Items from a dataset:
________________
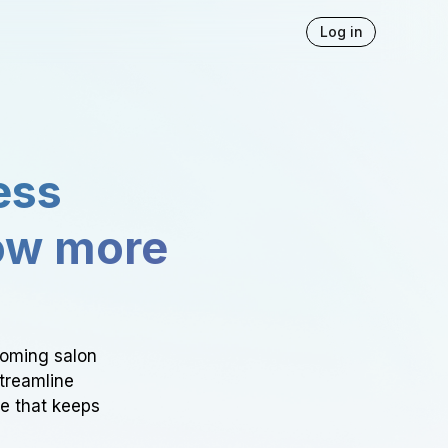
Log in
ess
ow more
ooming salon
Streamline
ce that keeps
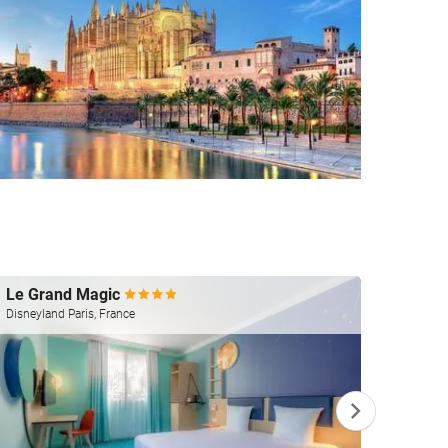
Le Grand Magic
Silke
Disneyland Paris, France
Valenci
________________
» **Work request**
Arrange every line of text from the items above as a numbered list, leaving out blank lines and the pictures.

» **Written solution**
1. Log in
2. ess
3. ow more
4. ooming salon
5. Streamline
6. ce that keeps
7. Le Grand Magic
8. Silke
9. Disneyland Paris, France
10. Valenci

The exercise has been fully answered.